Lewis Hamilton was again the guest of honour on the opening day of competition, offering advice to the participants on how to handle the pressure of a championship decider and announcing a new piece of downloadable content, out now, that allows you to challenge his times in-game. Oh and some youngster called Max Verstappen showed up totally unannounced on Sunday night to spectate the Nations Cup final. That means the GT World Finals must be at least as good as Antiques Roadshow.

5. Manufacturers love it
Other racing games might boast similarly sized car lists, but none have the relationship with manufacturers that Gran Turismo enjoys, mainly owing to its Vision GT project. In fact, Lamborghini’s improbably named Lambo V12 Vision GT concept was unveiled at the event, looking like a fighter jet had a baby with a praying mantis.

A specific Gran Turismo Manufacturer’s Cup offers car makers all the benefits of a factory racing programme, but with none of the astronomical costs associated with it. You can see why they’re so keen then…

6. It's here to stay
For series creator Kazunori Yamauchi, this isn’t just a marketing exercise, he sees it as laying the foundation for the next hundred years of motorsport. What’s more, with motorsport as a hobby second only to Fabergé Egg juggling in terms of expense, he sees GT Sport as a way for people from more modest backgrounds to compete.

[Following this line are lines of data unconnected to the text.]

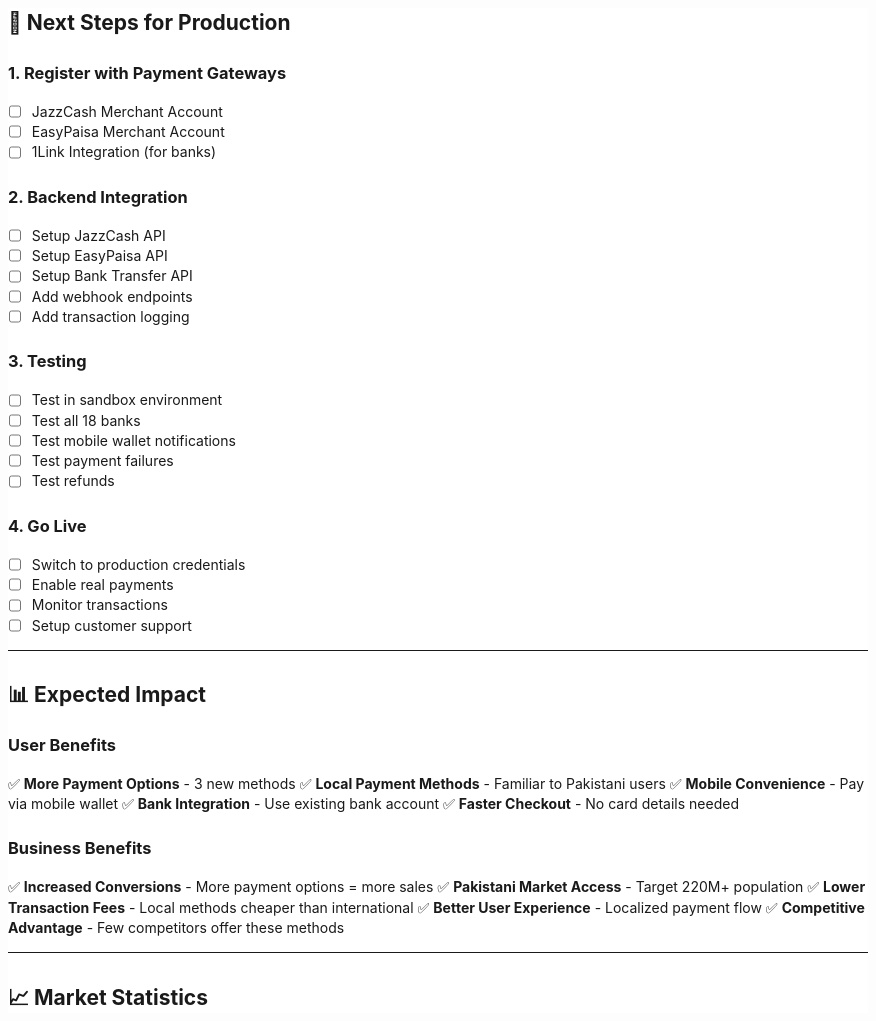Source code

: 
## 🚀 Next Steps for Production

### 1. **Register with Payment Gateways**
- [ ] JazzCash Merchant Account
- [ ] EasyPaisa Merchant Account
- [ ] 1Link Integration (for banks)

### 2. **Backend Integration**
- [ ] Setup JazzCash API
- [ ] Setup EasyPaisa API
- [ ] Setup Bank Transfer API
- [ ] Add webhook endpoints
- [ ] Add transaction logging

### 3. **Testing**
- [ ] Test in sandbox environment
- [ ] Test all 18 banks
- [ ] Test mobile wallet notifications
- [ ] Test payment failures
- [ ] Test refunds

### 4. **Go Live**
- [ ] Switch to production credentials
- [ ] Enable real payments
- [ ] Monitor transactions
- [ ] Setup customer support

---

## 📊 Expected Impact

### User Benefits
✅ **More Payment Options** - 3 new methods
✅ **Local Payment Methods** - Familiar to Pakistani users
✅ **Mobile Convenience** - Pay via mobile wallet
✅ **Bank Integration** - Use existing bank account
✅ **Faster Checkout** - No card details needed

### Business Benefits
✅ **Increased Conversions** - More payment options = more sales
✅ **Pakistani Market Access** - Target 220M+ population
✅ **Lower Transaction Fees** - Local methods cheaper than international
✅ **Better User Experience** - Localized payment flow
✅ **Competitive Advantage** - Few competitors offer these methods

---

## 📈 Market Statistics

“Motorsport has a long history now, but for a long time it was a sport that was really done by the higher social classes, people with money,” Yamauchi explained to TG. 

“It’s only in the 1970s where its doors opened to the general public and just placing stickers on a car brought in huge commercial money. But that was a very special era for motorsport. Around the 90s is where that door started closing again.”

“I grew up in that era where the doors were open to everyone and I discovered the fun of motorsport in that way. I have this fear that unless we do something about it now, motorsports won’t be able to exist in popular culture anymore and that’s something that concerns the automotive industry as well. That’s why they’ve been so willing to help us and support the championships and everything we do.”